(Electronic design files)
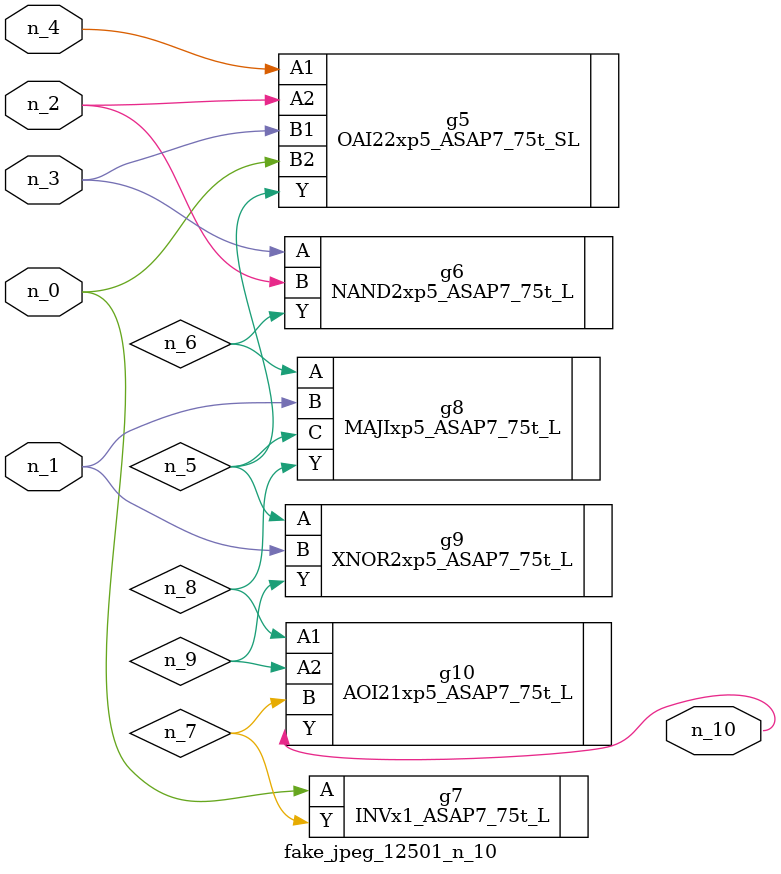
<source format=v>
module fake_jpeg_12501_n_10 (n_3, n_2, n_1, n_0, n_4, n_10);

input n_3;
input n_2;
input n_1;
input n_0;
input n_4;

output n_10;

wire n_8;
wire n_9;
wire n_6;
wire n_5;
wire n_7;

OAI22xp5_ASAP7_75t_SL g5 ( 
.A1(n_4),
.A2(n_2),
.B1(n_3),
.B2(n_0),
.Y(n_5)
);

NAND2xp5_ASAP7_75t_L g6 ( 
.A(n_3),
.B(n_2),
.Y(n_6)
);

INVx1_ASAP7_75t_L g7 ( 
.A(n_0),
.Y(n_7)
);

MAJIxp5_ASAP7_75t_L g8 ( 
.A(n_6),
.B(n_1),
.C(n_5),
.Y(n_8)
);

AOI21xp5_ASAP7_75t_L g10 ( 
.A1(n_8),
.A2(n_9),
.B(n_7),
.Y(n_10)
);

XNOR2xp5_ASAP7_75t_L g9 ( 
.A(n_5),
.B(n_1),
.Y(n_9)
);


endmodule
</source>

__Problem to solve__: Only the number of lines above that contain "wire" should be given as the answer.

__Written solution__: 5